Mas lembro que me emocionei com a carta de Larisse. Era uma aluna da Escola Ceará. Lembro de ter mostrado a carta para minha equipe. Como educadores, lutamos para que os alunos se sintam protagonistas de sua vida escolar. E ela superou a minha expectativa, porque ela não lutou só pela vida escolar dela, mas por este direito para todos os jovens.
E era isto que pretendíamos fazer com o projeto Ginásio Carioca, uma inovação voltada aos alunos do segundo segmento, do 7º ao 9º ano do Ensino Fundamental. A metodologia teve como objetivo melhorar o desempenho escolar dos estudantes e combater a defasagem idade-série, através de três eixos: excelência acadêmica, apoio ao projeto de vida do aluno e educação para valores. O projeto trouxe uma plataforma de aulas digitais de cada disciplina, desenvolvida junto com os alunos, com material de suporte, planos de aula, jogos pedagógicos e vídeos. Para isto, os novos professores concursados da rede passaram a trabalhar em turnos de 40 horas e, progressivamente, os atuais.
Se não me engano, esta jovem conseguiu uma bolsa de estudo para chegar à faculdade. O ideal seria que não precisasse, que pudesse, estudando em escola pública, ter as mesmas oportunidades de alunos da rede privada. E é para isto que trabalhamos.

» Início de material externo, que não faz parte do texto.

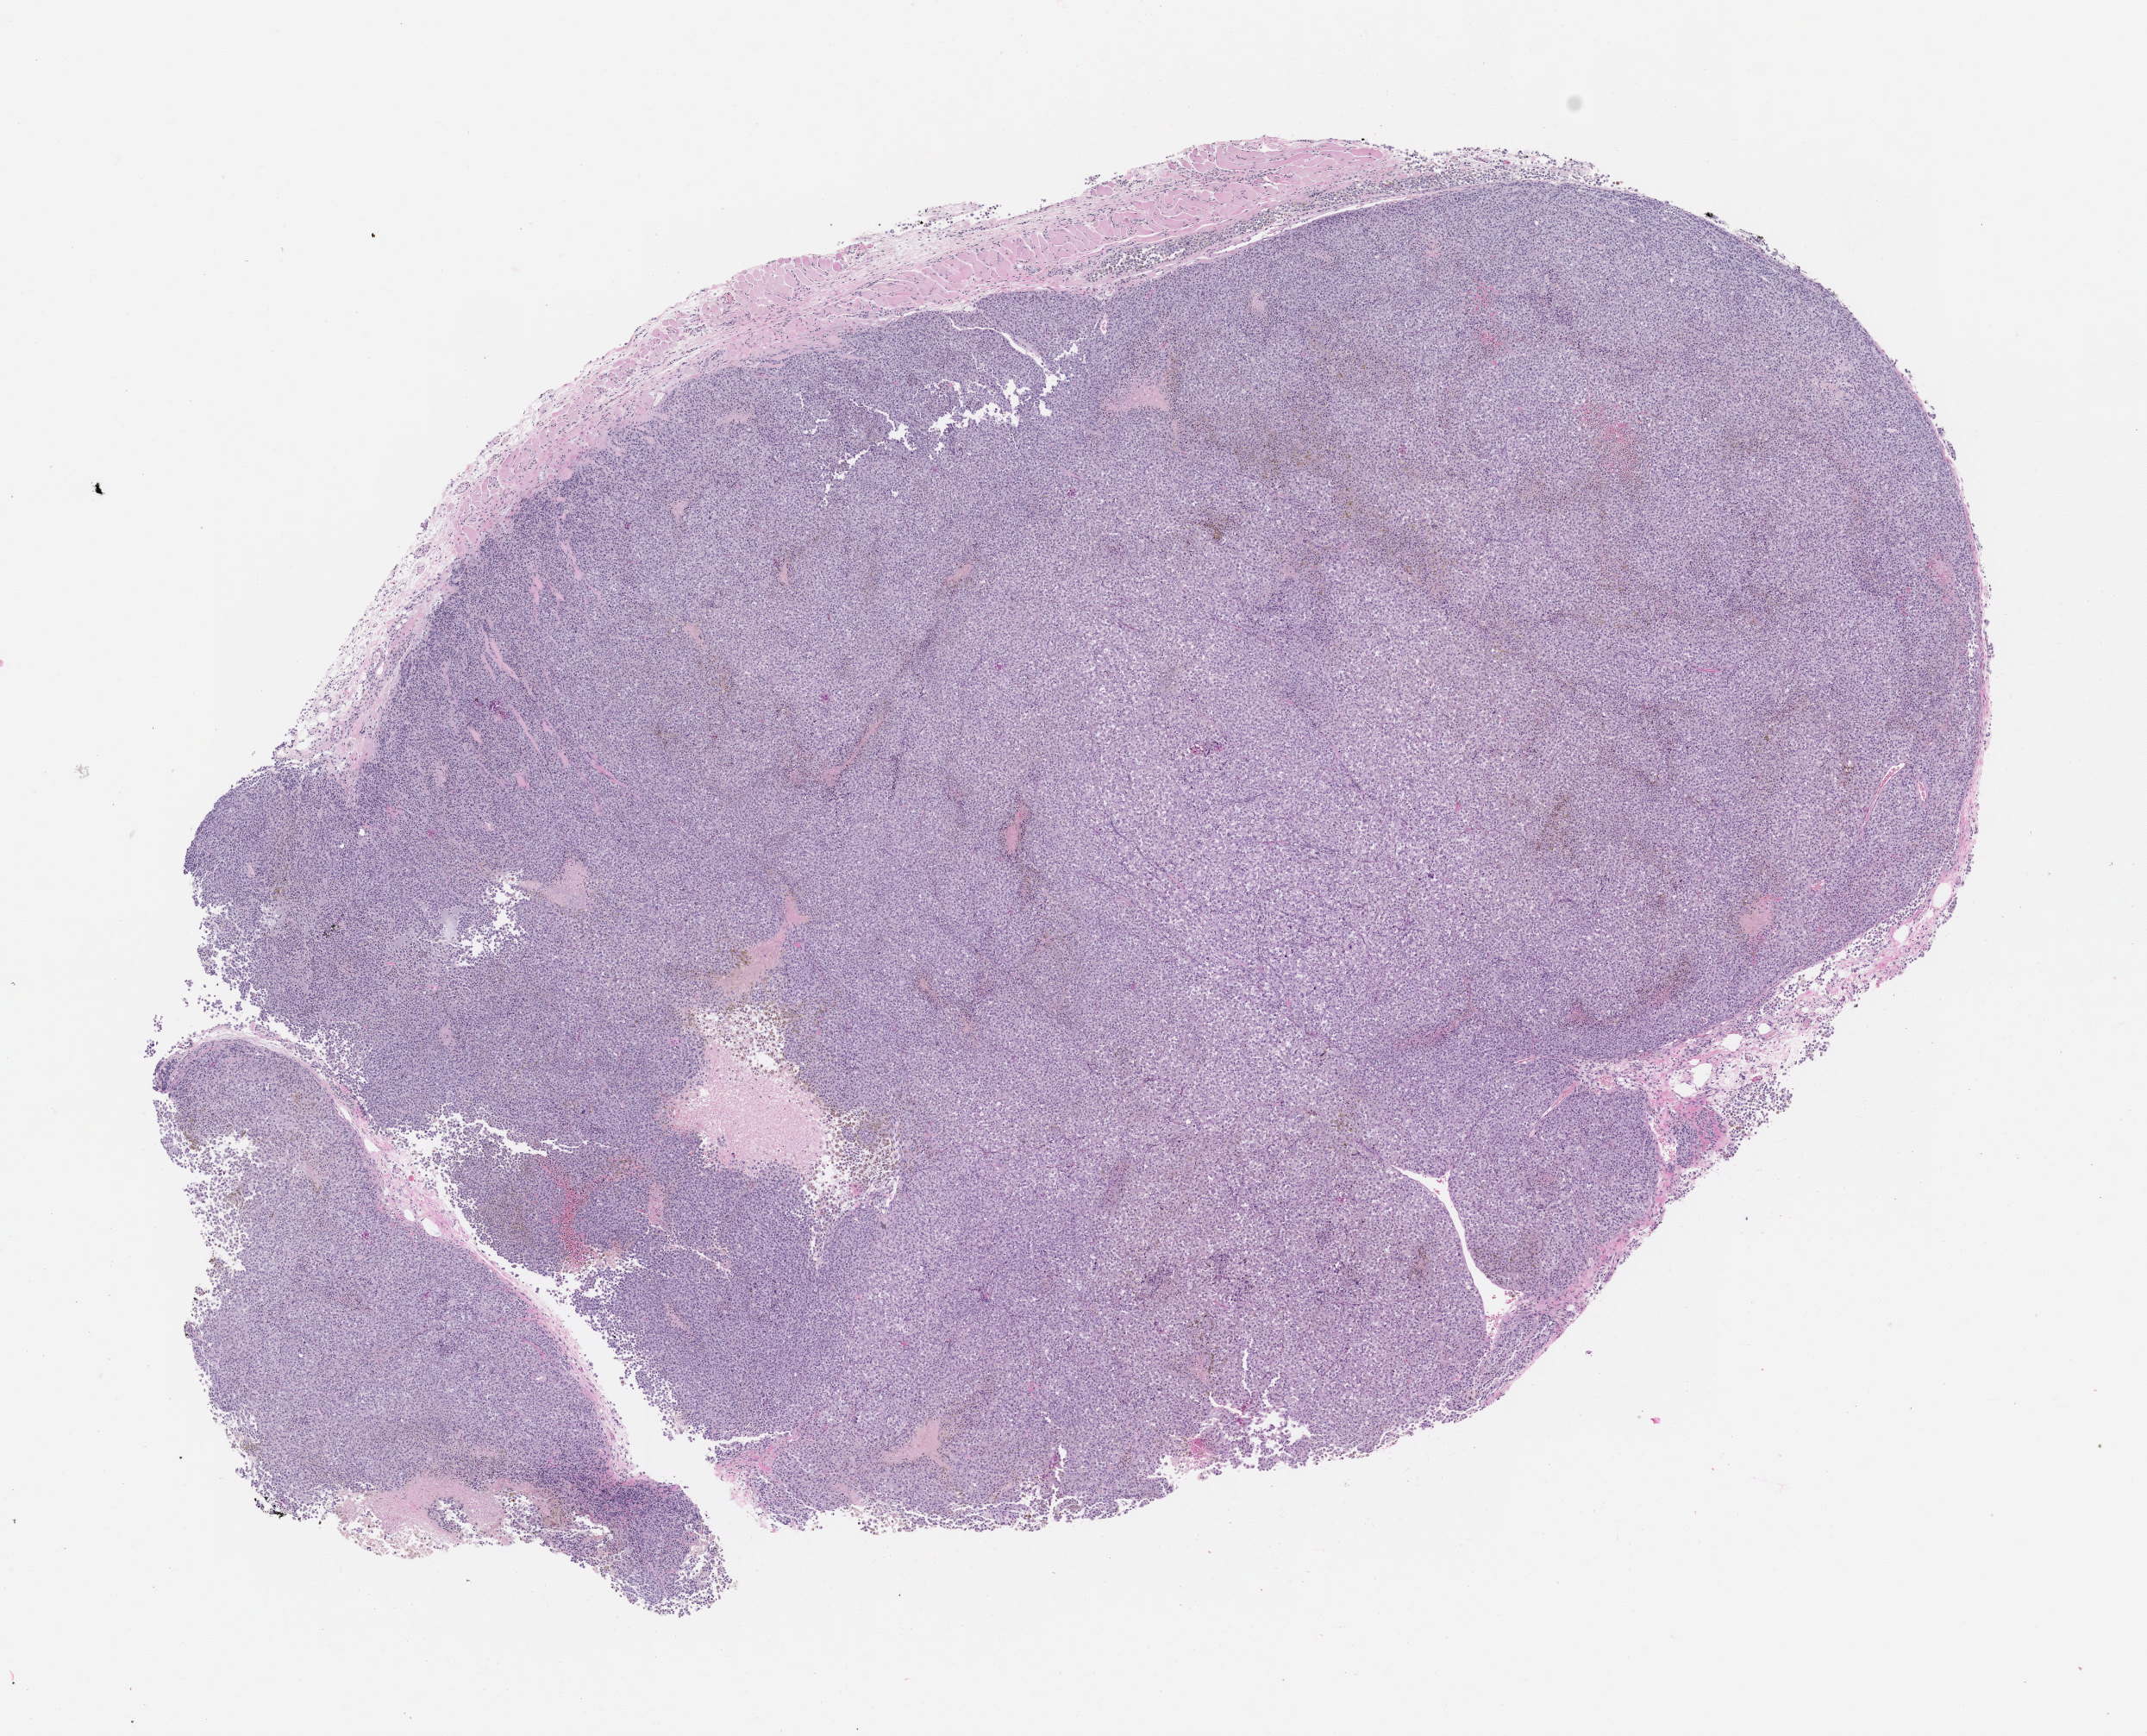
Hematoxylin and eosin (H&E) whole-slide image of a patient-derived xenograft (PDX) tumor grown in a mouse, passage 1 — whole scanned area (about 10.0 x 8.1 mm) shown as a low-resolution overview, formalin-fixed paraffin-embedded section, originating tumor site category: skin.
Originating patient diagnosis: Melanoma.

A carta escrita há seis anos, permanece atual e sua divulgação agora é muito positiva. Para gente construir uma sociedade mais justa, é importante que a educação seja de qualidade para todos, inclusive, e especialmente, para os que vivem em meio de vulnerabilidade. A carta dela defende este direito e fico feliz que tenha sido divulgada.
Eu espero uma pronta recuperação para ela. Gostaria de encontrá-la, se fosse possível.